The 12 boats who made the trip to Bikini (all came via Majuro, with some stopping at other atolls along the way) were:  Pegasus, Blue Moon, Interlude, Navi-Gator, Camira, Integrity, Costa Vida, Kipona, Free Bird, Indigo, and Aquila. Some of these yachts arrived in the Marshalls to wait out the Southern Hemisphere cyclone season and others had already been in the Marshalls for a year or more. The weather while we were there was almost perfect with most days consisting of blue skies and typical tradewinds out of the NE or E up to about 15 knots, sometimes more. We did have some light squalls, usually at night, but they didn’t produce much rain. We also had some ITCZ activity towards the end of our stay after we had moved north in the atoll, with 3 days of brisk (25+) squally, rainy weather, but the anchorage was well protected with minimal fetch so no problem there.

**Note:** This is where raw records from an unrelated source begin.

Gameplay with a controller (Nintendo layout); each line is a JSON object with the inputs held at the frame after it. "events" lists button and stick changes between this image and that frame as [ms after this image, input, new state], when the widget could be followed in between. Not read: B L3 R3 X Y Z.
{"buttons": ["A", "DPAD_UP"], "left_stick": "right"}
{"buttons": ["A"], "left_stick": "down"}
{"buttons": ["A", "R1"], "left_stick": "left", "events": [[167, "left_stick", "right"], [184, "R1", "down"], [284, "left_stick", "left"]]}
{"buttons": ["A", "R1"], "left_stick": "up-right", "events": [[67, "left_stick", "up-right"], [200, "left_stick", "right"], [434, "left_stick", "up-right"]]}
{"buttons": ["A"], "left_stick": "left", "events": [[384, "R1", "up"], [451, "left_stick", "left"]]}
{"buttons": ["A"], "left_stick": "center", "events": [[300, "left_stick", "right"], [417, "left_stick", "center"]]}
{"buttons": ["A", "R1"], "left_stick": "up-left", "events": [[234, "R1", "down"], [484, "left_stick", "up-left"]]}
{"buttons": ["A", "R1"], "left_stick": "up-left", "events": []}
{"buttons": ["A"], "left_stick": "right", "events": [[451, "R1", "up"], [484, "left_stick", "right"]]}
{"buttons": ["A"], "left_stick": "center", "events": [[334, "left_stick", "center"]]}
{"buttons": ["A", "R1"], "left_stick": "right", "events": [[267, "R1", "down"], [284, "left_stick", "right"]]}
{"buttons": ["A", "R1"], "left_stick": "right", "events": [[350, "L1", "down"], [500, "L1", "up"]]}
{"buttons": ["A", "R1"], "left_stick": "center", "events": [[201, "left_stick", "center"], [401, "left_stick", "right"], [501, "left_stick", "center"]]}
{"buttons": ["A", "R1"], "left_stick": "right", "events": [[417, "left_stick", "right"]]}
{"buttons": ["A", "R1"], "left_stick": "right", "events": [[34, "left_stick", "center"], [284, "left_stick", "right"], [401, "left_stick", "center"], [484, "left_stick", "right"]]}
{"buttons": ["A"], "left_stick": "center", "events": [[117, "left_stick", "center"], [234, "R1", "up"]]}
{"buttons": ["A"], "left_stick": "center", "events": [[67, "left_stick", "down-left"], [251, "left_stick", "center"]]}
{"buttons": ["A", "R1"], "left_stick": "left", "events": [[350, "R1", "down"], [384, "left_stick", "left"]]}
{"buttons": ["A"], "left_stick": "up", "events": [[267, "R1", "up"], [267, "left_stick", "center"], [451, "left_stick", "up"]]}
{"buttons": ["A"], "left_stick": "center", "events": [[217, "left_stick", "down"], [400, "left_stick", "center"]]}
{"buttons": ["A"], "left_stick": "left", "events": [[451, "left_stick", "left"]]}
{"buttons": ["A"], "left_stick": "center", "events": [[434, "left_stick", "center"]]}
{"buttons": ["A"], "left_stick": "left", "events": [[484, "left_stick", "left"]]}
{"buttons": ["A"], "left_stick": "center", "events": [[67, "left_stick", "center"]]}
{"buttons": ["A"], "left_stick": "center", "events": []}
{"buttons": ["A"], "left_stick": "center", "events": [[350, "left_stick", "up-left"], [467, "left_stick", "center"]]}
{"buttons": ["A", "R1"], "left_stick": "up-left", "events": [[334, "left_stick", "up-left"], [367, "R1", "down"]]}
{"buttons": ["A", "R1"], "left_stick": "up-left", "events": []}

We had a couple of potlucks ashore, including a wrap up BBQ at the gazebo on the beach, which included lots of good food and music provided by cruiser musicians. We made a thank you posterboard for the staff and brought in photos of our boats, boat cards, and personal memorabilia to express our thanks for such a great time.

Time was beginning to run short as we had made plans to be in Kwajalein around March 13. Since there was still more of the atoll we wanted to explore, we sailed the 8 miles north to the small island of Romurikku, a narrow, long island that had been blasted clean of all the coconut palms by the bombs (and this island had not been replanted). There now are only thick shrubs growing here. We explored the huge bunker ashore (with 2-3’ walls) and enjoyed the great snorkeling and shelling on the beach. Some interesting finds included some 40 lb. lead bars laying on the beach. Gary was successful with the speargun and brought home a yellow snapper and a grouper for dinner. The island is well protected from the prevailing NE winds , which blew quite strong when we were there. We had hoped to actually sail over the Bravo crater before we left but, with a somewhat favorable weather forecast, we decided to make a run for the U.S. Army Base at Kwajalein Atoll, also known as the Kwaj Missile Range. We arrived there late the next day, after another wet beat to weather in 18-30 knots of NE/E wind.

Was the trip to Bikini worth it?
Absolutely. While it’s a little off the usual cruising route in the Marshall Islands, it’s a step back into time that we’ll never forget … some 60 years after the bomb.